Especialmente em um momento da história em que o conteúdo está perdendo a autoria, acho de fundamental importância que a gente dê nomes às pessoas, ao que elas nos apresentam e ao que elas fazem. Isso é o que nos molda como indivíduos diversos dentro de um grupo comum. 

Você escreve que “comida saudável é aquela que respeita nossa cultura sem desprezar novos aprendizados”. Como resistir à hegemonia dos ultraprocessados e dos fast foods?

No Brasil, ainda temos sorte de comer comida caseira, seja em casa, nos restaurantes de quilo ou nas cozinhas comunitárias. Então, é só manter esse modelo a partir de políticas públicas que criem incentivos à produção de vegetais e fomente a criação de cozinhas comunitárias e restaurantes populares. Que melhorem o acesso à comida in natura com a consciência de que a comida saudável gera uma economia exorbitante na saúde a longo prazo. 

Que papel as redes sociais desempenham na sua forma de ensinar e se conectar com outras pessoas?

Se comparado com outros grandes perfis, com milhares de seguidores, o meu é bem discreto até, mas tenho seguidores fieis que me acompanham desde os tempos de maior empenho no meu blog Come-se. Aprendo muito com eles. São seguidores com quem consigo interagir minimamente. Uso o perfil como uma forma de guardar pra mim mesma as coisas que faço e penso, e aproveito para compartilhar um jeito de viver que parece meio ultrapassado – mas não tenho interesse de que seja de outra forma. 

E por isso não faço nada pensando em ganhar seguidores nem gerar engajamento (embora eu saiba que poderia fazer isso e sei que poderia fazer publicidade se quisesse). Gosto de manter o perfil dessa forma, com conteúdo espontâneo, porque também tenho sentido falta de verdades nas redes e na vida. E fico feliz quando tenho retorno positivo das pessoas que me acompanham.
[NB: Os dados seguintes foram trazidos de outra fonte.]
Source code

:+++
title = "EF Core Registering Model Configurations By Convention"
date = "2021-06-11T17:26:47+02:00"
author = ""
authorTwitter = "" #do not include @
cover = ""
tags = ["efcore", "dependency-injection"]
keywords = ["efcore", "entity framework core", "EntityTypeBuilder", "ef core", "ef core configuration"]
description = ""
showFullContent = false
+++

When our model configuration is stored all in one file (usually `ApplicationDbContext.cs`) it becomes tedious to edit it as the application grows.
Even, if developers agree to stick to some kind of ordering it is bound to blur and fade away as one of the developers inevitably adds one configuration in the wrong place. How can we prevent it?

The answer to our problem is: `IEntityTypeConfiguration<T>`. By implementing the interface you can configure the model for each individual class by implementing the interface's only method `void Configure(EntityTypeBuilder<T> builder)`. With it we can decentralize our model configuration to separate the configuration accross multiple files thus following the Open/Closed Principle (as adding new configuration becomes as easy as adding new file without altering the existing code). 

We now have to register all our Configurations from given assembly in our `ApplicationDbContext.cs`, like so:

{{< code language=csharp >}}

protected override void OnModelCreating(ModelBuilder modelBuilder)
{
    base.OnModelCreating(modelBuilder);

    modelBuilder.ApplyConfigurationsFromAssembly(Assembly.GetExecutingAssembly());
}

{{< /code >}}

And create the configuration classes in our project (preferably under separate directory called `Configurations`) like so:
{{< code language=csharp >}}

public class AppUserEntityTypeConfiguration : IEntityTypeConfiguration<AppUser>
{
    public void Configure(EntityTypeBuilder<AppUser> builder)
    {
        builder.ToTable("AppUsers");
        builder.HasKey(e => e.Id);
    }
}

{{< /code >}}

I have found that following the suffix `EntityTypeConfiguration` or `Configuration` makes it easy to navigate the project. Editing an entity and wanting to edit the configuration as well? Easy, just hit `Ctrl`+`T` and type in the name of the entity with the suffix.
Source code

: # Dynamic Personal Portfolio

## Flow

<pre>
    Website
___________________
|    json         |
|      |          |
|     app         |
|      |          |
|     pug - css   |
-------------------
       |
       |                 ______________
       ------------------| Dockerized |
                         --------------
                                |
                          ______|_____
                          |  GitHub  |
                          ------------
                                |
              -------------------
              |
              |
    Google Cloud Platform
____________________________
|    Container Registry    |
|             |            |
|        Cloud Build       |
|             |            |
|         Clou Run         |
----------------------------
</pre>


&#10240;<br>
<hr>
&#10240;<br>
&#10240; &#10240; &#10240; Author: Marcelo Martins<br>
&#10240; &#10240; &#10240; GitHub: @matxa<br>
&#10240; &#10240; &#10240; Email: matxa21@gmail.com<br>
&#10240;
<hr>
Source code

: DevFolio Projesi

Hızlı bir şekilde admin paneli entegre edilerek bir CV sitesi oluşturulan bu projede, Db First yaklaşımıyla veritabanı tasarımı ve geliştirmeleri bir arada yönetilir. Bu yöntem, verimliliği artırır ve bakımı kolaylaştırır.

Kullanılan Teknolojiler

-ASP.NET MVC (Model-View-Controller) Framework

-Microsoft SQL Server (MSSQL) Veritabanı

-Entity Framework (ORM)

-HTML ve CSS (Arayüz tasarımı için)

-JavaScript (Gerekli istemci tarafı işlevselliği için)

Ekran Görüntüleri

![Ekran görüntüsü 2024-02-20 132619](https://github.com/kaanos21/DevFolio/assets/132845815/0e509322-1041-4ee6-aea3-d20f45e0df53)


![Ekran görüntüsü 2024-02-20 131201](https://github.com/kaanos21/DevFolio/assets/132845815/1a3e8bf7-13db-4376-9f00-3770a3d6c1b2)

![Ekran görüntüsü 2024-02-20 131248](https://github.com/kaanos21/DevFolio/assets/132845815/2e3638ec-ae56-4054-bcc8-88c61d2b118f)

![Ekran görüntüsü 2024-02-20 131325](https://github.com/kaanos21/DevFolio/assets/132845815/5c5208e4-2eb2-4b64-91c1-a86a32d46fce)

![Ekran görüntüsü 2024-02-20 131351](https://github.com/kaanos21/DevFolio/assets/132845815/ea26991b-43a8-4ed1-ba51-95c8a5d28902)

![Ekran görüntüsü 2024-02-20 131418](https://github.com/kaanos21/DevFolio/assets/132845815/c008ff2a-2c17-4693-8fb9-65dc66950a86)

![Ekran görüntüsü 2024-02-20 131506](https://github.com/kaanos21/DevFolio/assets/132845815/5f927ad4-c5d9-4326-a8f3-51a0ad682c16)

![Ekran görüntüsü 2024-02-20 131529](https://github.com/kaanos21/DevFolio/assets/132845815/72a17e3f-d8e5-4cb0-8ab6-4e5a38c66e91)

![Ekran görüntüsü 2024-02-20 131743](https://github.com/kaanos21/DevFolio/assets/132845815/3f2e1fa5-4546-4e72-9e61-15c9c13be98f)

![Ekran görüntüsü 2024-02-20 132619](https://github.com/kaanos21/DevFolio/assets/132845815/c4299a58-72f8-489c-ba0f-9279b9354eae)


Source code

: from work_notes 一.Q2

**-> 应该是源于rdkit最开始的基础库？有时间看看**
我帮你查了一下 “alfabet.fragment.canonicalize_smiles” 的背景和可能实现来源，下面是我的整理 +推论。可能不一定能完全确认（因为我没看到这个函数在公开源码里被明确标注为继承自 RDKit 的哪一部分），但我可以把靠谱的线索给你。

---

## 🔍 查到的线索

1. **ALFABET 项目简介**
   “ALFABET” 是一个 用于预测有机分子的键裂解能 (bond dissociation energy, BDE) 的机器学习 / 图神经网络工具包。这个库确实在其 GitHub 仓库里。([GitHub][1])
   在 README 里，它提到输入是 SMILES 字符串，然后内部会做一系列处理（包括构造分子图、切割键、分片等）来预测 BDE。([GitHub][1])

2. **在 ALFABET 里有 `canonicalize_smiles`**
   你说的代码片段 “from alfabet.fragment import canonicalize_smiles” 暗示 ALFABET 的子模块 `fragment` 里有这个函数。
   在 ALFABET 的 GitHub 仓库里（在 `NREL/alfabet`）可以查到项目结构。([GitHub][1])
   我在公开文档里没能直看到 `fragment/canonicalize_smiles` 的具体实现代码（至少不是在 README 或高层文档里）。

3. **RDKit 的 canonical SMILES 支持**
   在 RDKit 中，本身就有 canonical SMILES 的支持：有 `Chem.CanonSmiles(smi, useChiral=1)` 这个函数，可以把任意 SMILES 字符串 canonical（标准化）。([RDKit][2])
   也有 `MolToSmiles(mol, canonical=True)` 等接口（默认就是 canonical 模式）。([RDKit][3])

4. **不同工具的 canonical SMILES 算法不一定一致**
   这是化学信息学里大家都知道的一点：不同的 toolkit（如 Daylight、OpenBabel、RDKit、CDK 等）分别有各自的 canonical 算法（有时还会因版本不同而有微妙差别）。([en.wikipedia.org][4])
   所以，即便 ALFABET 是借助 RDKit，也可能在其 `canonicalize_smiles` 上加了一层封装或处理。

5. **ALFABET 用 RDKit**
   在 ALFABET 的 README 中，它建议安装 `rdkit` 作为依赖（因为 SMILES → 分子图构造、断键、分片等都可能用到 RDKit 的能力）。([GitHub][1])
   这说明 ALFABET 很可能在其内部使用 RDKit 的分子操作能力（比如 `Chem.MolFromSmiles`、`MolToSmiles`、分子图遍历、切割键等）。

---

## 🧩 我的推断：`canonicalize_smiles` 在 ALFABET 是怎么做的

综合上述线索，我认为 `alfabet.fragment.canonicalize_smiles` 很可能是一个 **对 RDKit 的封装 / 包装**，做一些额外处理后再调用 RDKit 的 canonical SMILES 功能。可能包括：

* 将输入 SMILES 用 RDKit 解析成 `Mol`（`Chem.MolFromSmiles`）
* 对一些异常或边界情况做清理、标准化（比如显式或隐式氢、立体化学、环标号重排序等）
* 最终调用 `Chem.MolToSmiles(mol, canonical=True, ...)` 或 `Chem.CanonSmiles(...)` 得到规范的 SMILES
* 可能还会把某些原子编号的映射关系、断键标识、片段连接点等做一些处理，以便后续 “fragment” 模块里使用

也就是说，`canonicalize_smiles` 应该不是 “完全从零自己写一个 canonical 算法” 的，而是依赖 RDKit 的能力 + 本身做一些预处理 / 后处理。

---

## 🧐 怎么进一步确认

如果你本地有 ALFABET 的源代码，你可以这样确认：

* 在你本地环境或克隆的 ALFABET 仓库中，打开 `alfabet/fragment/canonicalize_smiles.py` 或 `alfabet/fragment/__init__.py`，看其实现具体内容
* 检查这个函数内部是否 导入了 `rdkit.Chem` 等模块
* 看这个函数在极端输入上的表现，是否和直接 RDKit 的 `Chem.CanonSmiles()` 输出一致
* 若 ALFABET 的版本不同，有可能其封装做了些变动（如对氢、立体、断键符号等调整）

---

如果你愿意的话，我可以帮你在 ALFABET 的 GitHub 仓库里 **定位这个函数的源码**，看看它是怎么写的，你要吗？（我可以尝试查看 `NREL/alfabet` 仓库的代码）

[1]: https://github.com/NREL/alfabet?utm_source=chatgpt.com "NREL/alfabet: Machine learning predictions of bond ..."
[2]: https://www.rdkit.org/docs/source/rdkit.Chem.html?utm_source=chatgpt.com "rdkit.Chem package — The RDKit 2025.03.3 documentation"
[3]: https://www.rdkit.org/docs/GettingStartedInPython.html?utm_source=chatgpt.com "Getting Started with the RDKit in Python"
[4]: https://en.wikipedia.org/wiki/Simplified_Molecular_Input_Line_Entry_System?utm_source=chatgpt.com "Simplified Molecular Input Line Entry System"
Isso, pra mim, é o melhor engajamento. 

O que mudou — para melhor ou pior — na relação do brasileiro com a comida nos últimos anos?

Acho que quase toda mudança para pior tem a ver com o assédio da indústria alimentícia. Para melhor, temos a valorização do alimento agroecológico e a busca do conhecimento da origem do alimento, ainda que seja por uma porção pequena da população. Alguns anos atrás esse interesse era quase nulo. 

Você ainda coleciona sementes e rizomas nas viagens? Qual foi o último tesouro botânico que trouxe para casa?

Não é exatamente uma coleção, porque não acumulo essas preciosidades, mas sempre trago alguma espécie de viagens. Os últimos tesouros recebi nesse último fim de semana, quando uma pessoa, que participou da oficina de pão que dei no Sesc Taubaté, me levou um cará moela e um maracujá roxo. Não eram novidades para mim, mas ambos são tão especiais quanto algo inédito e serão plantados. 

Que conselho você daria para quem quer começar a se reconectar com a comida de verdade, mas se sente perdido em meio à rotina, à pressa, à cidade? 

Vá à feira no fim de semana. De preferência feira de produtor. Comece sendo voluntário em uma horta comunitária. Ou, ainda, comece a cultivar em vasos os temperos que costuma usar. Essas pequenas ações podem representar um começo. 

Como você define a culinária brasileira – e como enxerga seu futuro?

A culinária brasileira é de uma riqueza incrível, com variações regionais que nos motivam a viajar para conhecê-las. Mas ela ainda sofre com nossa síndrome de vira-lata. Não fosse assim, veríamos com mais frequência a mandioca na sala de jantar e não só na cozinha para os de casa. Sorte que há muita gente comum, muitos movimentos e muitos chefs renomados trazendo à tona esse debate, praticando a comida brasileira e valorizando nossos ingredientes e técnicas.